Some recent discussions about overly-literal readings of Greek mythology, discussions I’ve had about the danger of ossification and text-worship in reconstructionist method, thoughts about overly-literal interpretations of Christian mythology (and that nasty word “sola scriptura” ) have led to this: “Are Tradition and Practice the Epigenetics of Religion?”
See, in biology, you can’t just read off the DNA in the genome and expect to get an organism. It just doesn’t work that way. The path from raw DNA goes through various steps of transcription and translation, as well as processes of genes being expressed and genes being silenced.
If you just naively read the following string of letters, you’d get gibberish:
But if I cross out some letters, and boldface others, and add a space, in the right way (using instructions not contained in the original string of letters,mind you!)
ASD BHXU LLNA YPOH MNBA YT XCLH WREO DFGR
DUA HATHOR… you get something that makes sense.
It seems like something broadly similar happens with religion. If you only go by the myths or primary texts (or secondary texts), you get an incomplete, nonsensical, and distorted picture of a religion as how it was/actually is practiced. If you try to base a religion on this, it will be deformed and rigid, some sort of creaky freaky undead thing. (And will probably unwittingly import incompatible assumptions from one’s previous religion,to boot)

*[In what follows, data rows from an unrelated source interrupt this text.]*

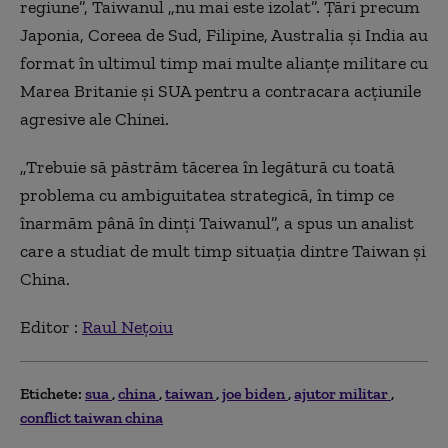
regiune”, Taiwanul „nu mai este izolat”. Țări precum
Japonia, Coreea de Sud, Filipine, Australia și India au
format în ultimul timp mai multe alianțe militare cu
Marea Britanie și SUA pentru a contracara acțiunile
agresive ale Chinei.
„Trebuie să păstrăm tăcerea în legătură cu toată
problema cu ambiguitatea strategică, în timp ce
înarmăm până în dinți Taiwanul”, a spus un analist
care a studiat de mult timp situația dintre Taiwan și
China.
Editor :
Raul Nețoiu
Etichete:
sua
china
taiwan
joe biden
ajutor militar
conflict taiwan china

Based on this, the project of using only scriptures (or texts, whether ancient primary sources or scholarly secondary sources) is like using only the DNA and then expecting a viable organism to result.
This is very much relevant to those of us in revivalist-type religions, or practice reconstructionism as a methodology. In a sense, we are left with only the DNA. It’s up to us to practice, and allow new traditions to form from this practice, and marry to the old traditions, to grow a new tree from a cutting of the old.
I doubt I’m the first to say something like this, but it came to mind tonight, the way it did, so I’ve written it down.
Apologies if I’ve done any violence to biology here. This is more about religion than biology, but the biological concept gave me a useful (IMHO) way to look at something.